_Task description_. Reproduce the text of every entry below line for line, keeping each character and line break unchanged.

--

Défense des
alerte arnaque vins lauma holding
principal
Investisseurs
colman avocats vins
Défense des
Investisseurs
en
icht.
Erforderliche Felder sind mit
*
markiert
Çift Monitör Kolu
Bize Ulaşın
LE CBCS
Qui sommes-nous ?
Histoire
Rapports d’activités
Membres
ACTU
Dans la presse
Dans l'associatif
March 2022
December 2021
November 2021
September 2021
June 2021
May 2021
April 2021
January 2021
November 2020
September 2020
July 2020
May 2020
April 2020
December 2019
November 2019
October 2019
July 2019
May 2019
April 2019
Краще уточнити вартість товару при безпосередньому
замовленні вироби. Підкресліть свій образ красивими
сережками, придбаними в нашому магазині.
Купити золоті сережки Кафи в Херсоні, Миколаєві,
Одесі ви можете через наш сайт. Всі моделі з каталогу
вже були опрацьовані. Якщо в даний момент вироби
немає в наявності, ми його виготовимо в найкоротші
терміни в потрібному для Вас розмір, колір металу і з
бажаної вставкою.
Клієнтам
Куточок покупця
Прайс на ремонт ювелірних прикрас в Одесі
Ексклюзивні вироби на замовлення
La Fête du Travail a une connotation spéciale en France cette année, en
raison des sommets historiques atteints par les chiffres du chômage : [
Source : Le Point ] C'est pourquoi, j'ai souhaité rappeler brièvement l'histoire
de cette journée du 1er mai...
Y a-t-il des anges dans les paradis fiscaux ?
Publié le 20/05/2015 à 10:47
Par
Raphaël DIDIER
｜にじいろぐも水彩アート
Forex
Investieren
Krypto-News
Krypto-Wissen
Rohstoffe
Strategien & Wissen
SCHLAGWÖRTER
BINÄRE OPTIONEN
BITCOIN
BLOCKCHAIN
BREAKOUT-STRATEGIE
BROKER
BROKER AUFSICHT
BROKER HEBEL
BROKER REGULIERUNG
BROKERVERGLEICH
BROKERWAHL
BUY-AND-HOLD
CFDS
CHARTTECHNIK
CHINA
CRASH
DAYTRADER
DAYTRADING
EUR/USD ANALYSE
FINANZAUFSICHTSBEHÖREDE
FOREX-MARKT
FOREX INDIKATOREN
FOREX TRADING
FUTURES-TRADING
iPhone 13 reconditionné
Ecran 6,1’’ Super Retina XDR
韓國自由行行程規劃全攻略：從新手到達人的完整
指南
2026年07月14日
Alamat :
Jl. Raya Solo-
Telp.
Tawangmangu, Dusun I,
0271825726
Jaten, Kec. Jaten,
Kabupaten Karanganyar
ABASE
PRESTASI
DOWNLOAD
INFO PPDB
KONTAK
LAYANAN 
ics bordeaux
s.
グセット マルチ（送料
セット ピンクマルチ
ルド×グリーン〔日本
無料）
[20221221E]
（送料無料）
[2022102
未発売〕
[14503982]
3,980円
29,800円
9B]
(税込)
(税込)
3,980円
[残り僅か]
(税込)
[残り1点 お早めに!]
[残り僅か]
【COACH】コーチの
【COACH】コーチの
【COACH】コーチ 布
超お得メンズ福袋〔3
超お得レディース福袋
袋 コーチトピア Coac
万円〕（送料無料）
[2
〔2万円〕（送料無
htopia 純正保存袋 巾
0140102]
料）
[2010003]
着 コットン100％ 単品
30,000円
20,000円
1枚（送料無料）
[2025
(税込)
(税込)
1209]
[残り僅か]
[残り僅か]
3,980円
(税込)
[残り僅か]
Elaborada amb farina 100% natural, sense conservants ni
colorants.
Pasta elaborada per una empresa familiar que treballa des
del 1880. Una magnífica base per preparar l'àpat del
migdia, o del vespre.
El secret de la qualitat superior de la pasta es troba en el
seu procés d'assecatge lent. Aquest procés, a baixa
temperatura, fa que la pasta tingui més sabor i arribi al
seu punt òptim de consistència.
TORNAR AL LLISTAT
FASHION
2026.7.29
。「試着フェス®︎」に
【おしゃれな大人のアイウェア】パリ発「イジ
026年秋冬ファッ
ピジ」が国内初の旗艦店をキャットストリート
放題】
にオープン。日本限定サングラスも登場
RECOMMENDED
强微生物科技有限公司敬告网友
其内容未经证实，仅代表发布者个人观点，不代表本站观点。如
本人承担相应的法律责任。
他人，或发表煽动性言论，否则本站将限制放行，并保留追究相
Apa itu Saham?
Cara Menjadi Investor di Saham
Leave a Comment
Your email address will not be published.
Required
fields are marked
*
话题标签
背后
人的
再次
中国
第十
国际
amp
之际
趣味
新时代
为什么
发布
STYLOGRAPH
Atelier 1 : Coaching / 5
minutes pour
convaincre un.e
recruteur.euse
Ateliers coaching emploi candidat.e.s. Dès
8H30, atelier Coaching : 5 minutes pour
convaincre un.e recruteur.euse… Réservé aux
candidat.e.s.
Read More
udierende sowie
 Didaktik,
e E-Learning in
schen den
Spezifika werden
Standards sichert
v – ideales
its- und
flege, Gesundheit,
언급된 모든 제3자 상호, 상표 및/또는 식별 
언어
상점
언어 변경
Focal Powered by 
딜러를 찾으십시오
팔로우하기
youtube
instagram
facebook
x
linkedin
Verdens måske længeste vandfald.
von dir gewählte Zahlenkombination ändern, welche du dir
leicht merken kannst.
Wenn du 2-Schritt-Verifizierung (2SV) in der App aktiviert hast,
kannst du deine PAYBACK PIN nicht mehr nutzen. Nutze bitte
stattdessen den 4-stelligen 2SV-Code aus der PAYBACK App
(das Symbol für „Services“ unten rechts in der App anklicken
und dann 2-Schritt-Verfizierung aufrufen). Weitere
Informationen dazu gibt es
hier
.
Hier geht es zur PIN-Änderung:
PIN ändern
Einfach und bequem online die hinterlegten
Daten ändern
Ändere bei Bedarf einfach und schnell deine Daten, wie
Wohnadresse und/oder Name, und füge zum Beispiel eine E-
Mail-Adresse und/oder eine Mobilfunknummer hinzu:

--

_Answer_.
Défense des
alerte arnaque vins lauma holding
principal
Investisseurs
colman avocats vins
Défense des
Investisseurs
en
icht.
Erforderliche Felder sind mit
*
markiert
Çift Monitör Kolu
Bize Ulaşın
LE CBCS
Qui sommes-nous ?
Histoire
Rapports d’activités
Membres
ACTU
Dans la presse
Dans l'associatif
March 2022
December 2021
November 2021
September 2021
June 2021
May 2021
April 2021
January 2021
November 2020
September 2020
July 2020
May 2020
April 2020
December 2019
November 2019
October 2019
July 2019
May 2019
April 2019
Краще уточнити вартість товару при безпосередньому
замовленні вироби. Підкресліть свій образ красивими
сережками, придбаними в нашому магазині.
Купити золоті сережки Кафи в Херсоні, Миколаєві,
Одесі ви можете через наш сайт. Всі моделі з каталогу
вже були опрацьовані. Якщо в даний момент вироби
немає в наявності, ми його виготовимо в найкоротші
терміни в потрібному для Вас розмір, колір металу і з
бажаної вставкою.
Клієнтам
Куточок покупця
Прайс на ремонт ювелірних прикрас в Одесі
Ексклюзивні вироби на замовлення
La Fête du Travail a une connotation spéciale en France cette année, en
raison des sommets historiques atteints par les chiffres du chômage : [
Source : Le Point ] C'est pourquoi, j'ai souhaité rappeler brièvement l'histoire
de cette journée du 1er mai...
Y a-t-il des anges dans les paradis fiscaux ?
Publié le 20/05/2015 à 10:47
Par
Raphaël DIDIER
｜にじいろぐも水彩アート
Forex
Investieren
Krypto-News
Krypto-Wissen
Rohstoffe
Strategien & Wissen
SCHLAGWÖRTER
BINÄRE OPTIONEN
BITCOIN
BLOCKCHAIN
BREAKOUT-STRATEGIE
BROKER
BROKER AUFSICHT
BROKER HEBEL
BROKER REGULIERUNG
BROKERVERGLEICH
BROKERWAHL
BUY-AND-HOLD
CFDS
CHARTTECHNIK
CHINA
CRASH
DAYTRADER
DAYTRADING
EUR/USD ANALYSE
FINANZAUFSICHTSBEHÖREDE
FOREX-MARKT
FOREX INDIKATOREN
FOREX TRADING
FUTURES-TRADING
iPhone 13 reconditionné
Ecran 6,1’’ Super Retina XDR
韓國自由行行程規劃全攻略：從新手到達人的完整
指南
2026年07月14日
Alamat :
Jl. Raya Solo-
Telp.
Tawangmangu, Dusun I,
0271825726
Jaten, Kec. Jaten,
Kabupaten Karanganyar
ABASE
PRESTASI
DOWNLOAD
INFO PPDB
KONTAK
LAYANAN 
ics bordeaux
s.
グセット マルチ（送料
セット ピンクマルチ
ルド×グリーン〔日本
無料）
[20221221E]
（送料無料）
[2022102
未発売〕
[14503982]
3,980円
29,800円
9B]
(税込)
(税込)
3,980円
[残り僅か]
(税込)
[残り1点 お早めに!]
[残り僅か]
【COACH】コーチの
【COACH】コーチの
【COACH】コーチ 布
超お得メンズ福袋〔3
超お得レディース福袋
袋 コーチトピア Coac
万円〕（送料無料）
[2
〔2万円〕（送料無
htopia 純正保存袋 巾
0140102]
料）
[2010003]
着 コットン100％ 単品
30,000円
20,000円
1枚（送料無料）
[2025
(税込)
(税込)
1209]
[残り僅か]
[残り僅か]
3,980円
(税込)
[残り僅か]
Elaborada amb farina 100% natural, sense conservants ni
colorants.
Pasta elaborada per una empresa familiar que treballa des
del 1880. Una magnífica base per preparar l'àpat del
migdia, o del vespre.
El secret de la qualitat superior de la pasta es troba en el
seu procés d'assecatge lent. Aquest procés, a baixa
temperatura, fa que la pasta tingui més sabor i arribi al
seu punt òptim de consistència.
TORNAR AL LLISTAT
FASHION
2026.7.29
。「試着フェス®︎」に
【おしゃれな大人のアイウェア】パリ発「イジ
026年秋冬ファッ
ピジ」が国内初の旗艦店をキャットストリート
放題】
にオープン。日本限定サングラスも登場
RECOMMENDED
强微生物科技有限公司敬告网友
其内容未经证实，仅代表发布者个人观点，不代表本站观点。如
本人承担相应的法律责任。
他人，或发表煽动性言论，否则本站将限制放行，并保留追究相
Apa itu Saham?
Cara Menjadi Investor di Saham
Leave a Comment
Your email address will not be published.
Required
fields are marked
*
话题标签
背后
人的
再次
中国
第十
国际
amp
之际
趣味
新时代
为什么
发布
STYLOGRAPH
Atelier 1 : Coaching / 5
minutes pour
convaincre un.e
recruteur.euse
Ateliers coaching emploi candidat.e.s. Dès
8H30, atelier Coaching : 5 minutes pour
convaincre un.e recruteur.euse… Réservé aux
candidat.e.s.
Read More
udierende sowie
 Didaktik,
e E-Learning in
schen den
Spezifika werden
Standards sichert
v – ideales
its- und
flege, Gesundheit,
언급된 모든 제3자 상호, 상표 및/또는 식별 
언어
상점
언어 변경
Focal Powered by 
딜러를 찾으십시오
팔로우하기
youtube
instagram
facebook
x
linkedin
Verdens måske længeste vandfald.
von dir gewählte Zahlenkombination ändern, welche du dir
leicht merken kannst.
Wenn du 2-Schritt-Verifizierung (2SV) in der App aktiviert hast,
kannst du deine PAYBACK PIN nicht mehr nutzen. Nutze bitte
stattdessen den 4-stelligen 2SV-Code aus der PAYBACK App
(das Symbol für „Services“ unten rechts in der App anklicken
und dann 2-Schritt-Verfizierung aufrufen). Weitere
Informationen dazu gibt es
hier
.
Hier geht es zur PIN-Änderung:
PIN ändern
Einfach und bequem online die hinterlegten
Daten ändern
Ändere bei Bedarf einfach und schnell deine Daten, wie
Wohnadresse und/oder Name, und füge zum Beispiel eine E-
Mail-Adresse und/oder eine Mobilfunknummer hinzu:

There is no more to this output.